What is needed: An exact copy of every entry is required, without the pictures.

== Listed entries

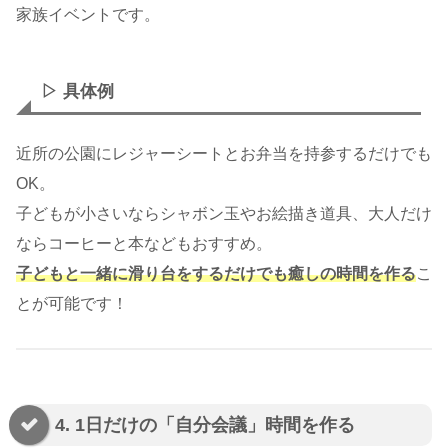
家族イベントです。
▷ 具体例
近所の公園にレジャーシートとお弁当を持参するだけでも
OK。
子どもが小さいならシャボン玉やお絵描き道具、大人だけ
ならコーヒーと本などもおすすめ。
子どもと一緒に滑り台をするだけでも癒しの時間を作る
こ
とが可能です！
4. 1日だけの「自分会議」時間を作る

====

Solution to the exercise:
家族イベントです。
▷ 具体例
近所の公園にレジャーシートとお弁当を持参するだけでも
OK。
子どもが小さいならシャボン玉やお絵描き道具、大人だけ
ならコーヒーと本などもおすすめ。
子どもと一緒に滑り台をするだけでも癒しの時間を作る
こ
とが可能です！
4. 1日だけの「自分会議」時間を作る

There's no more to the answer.